WHAT IS NEEDED:
Arrange the lines below as a Markdown table with the columns "Row" and "Extracted line," omitting blank lines and leaving the pictures out of the answer.

Page images and extracted text
*** Block opens ***

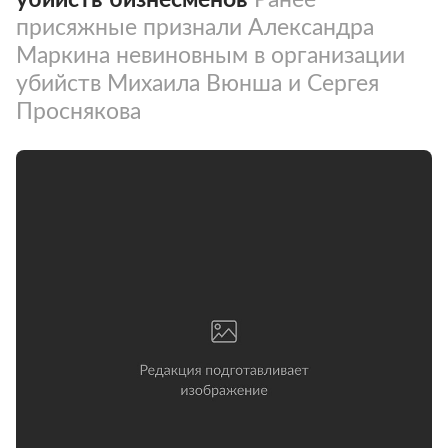
присяжные признали Александра
Маркина невиновным в организации
убийств Михаила Вюнша и Сергея
Проснякова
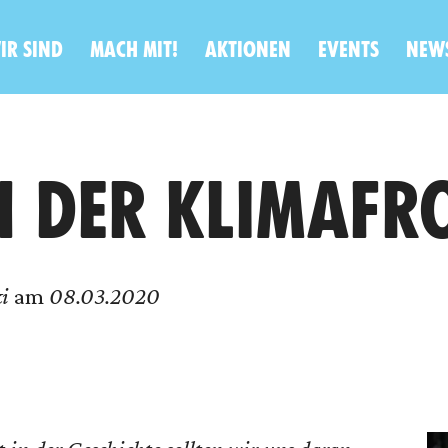
IR SIND
MACH MIT!
AKTIONEN
EVENTS
NEW
N DER KLIMAFR
i
am
08.03.2020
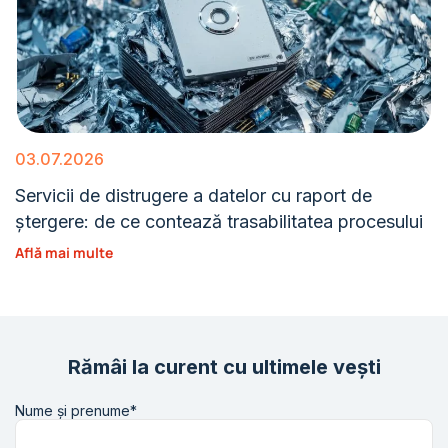
03.07.2026
Servicii de distrugere a datelor cu raport de
ștergere: de ce contează trasabilitatea procesului
Află mai multe
Rămâi la curent cu ultimele vești
Nume și prenume*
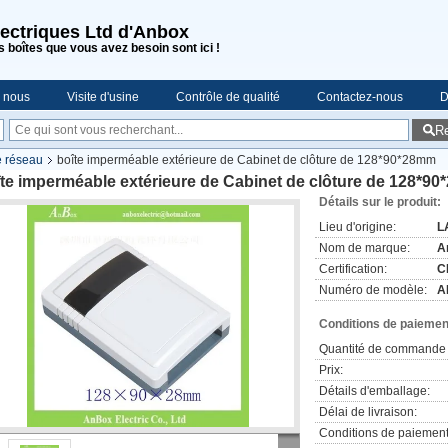
lectriques Ltd d'Anbox
s boîtes que vous avez besoin sont ici !
e nous
Visite d'usine
Contrôle de qualité
Contactez-nous
D
R
e réseau
boîte imperméable extérieure de Cabinet de clôture de 128*90*28mm
te imperméable extérieure de Cabinet de clôture de 128*9
Détails sur le produit:
Lieu d'origine:
L
Nom de marque:
A
Certification:
C
Numéro de modèle:
A
Conditions de paiement
Quantité de commande 
Prix:
Détails d'emballage:
Délai de livraison:
Conditions de paiement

*** Block closes ***

TASK RESULT:
| Row | Extracted line |
|---|---|
| 1 | присяжные признали Александра |
| 2 | Маркина невиновным в организации |
| 3 | убийств Михаила Вюнша и Сергея |
| 4 | Проснякова |
| 5 | IR SIND |
| 6 | MACH MIT! |
| 7 | AKTIONEN |
| 8 | EVENTS |
| 9 | NEW |
| 10 | N DER KLIMAFR |
| 11 | i |
| 12 | am |
| 13 | 08.03.2020 |
| 14 | 03.07.2026 |
| 15 | Servicii de distrugere a datelor cu raport de |
| 16 | ștergere: de ce contează trasabilitatea procesului |
| 17 | Află mai multe |
| 18 | Rămâi la curent cu ultimele vești |
| 19 | Nume și prenume* |
| 20 | lectriques Ltd d'Anbox |
| 21 | s boîtes que vous avez besoin sont ici ! |
| 22 | e nous |
| 23 | Visite d'usine |
| 24 | Contrôle de qualité |
| 25 | Contactez-nous |
| 26 | D |
| 27 | R |
| 28 | e réseau |
| 29 | boîte imperméable extérieure de Cabinet de clôture de 128*90*28mm |
| 30 | te imperméable extérieure de Cabinet de clôture de 128*9 |
| 31 | Détails sur le produit: |
| 32 | Lieu d'origine: |
| 33 | L |
| 34 | Nom de marque: |
| 35 | A |
| 36 | Certification: |
| 37 | C |
| 38 | Numéro de modèle: |
| 39 | A |
| 40 | Conditions de paiement |
| 41 | Quantité de commande  |
| 42 | Prix: |
| 43 | Détails d'emballage: |
| 44 | Délai de livraison: |
| 45 | Conditions de paiement |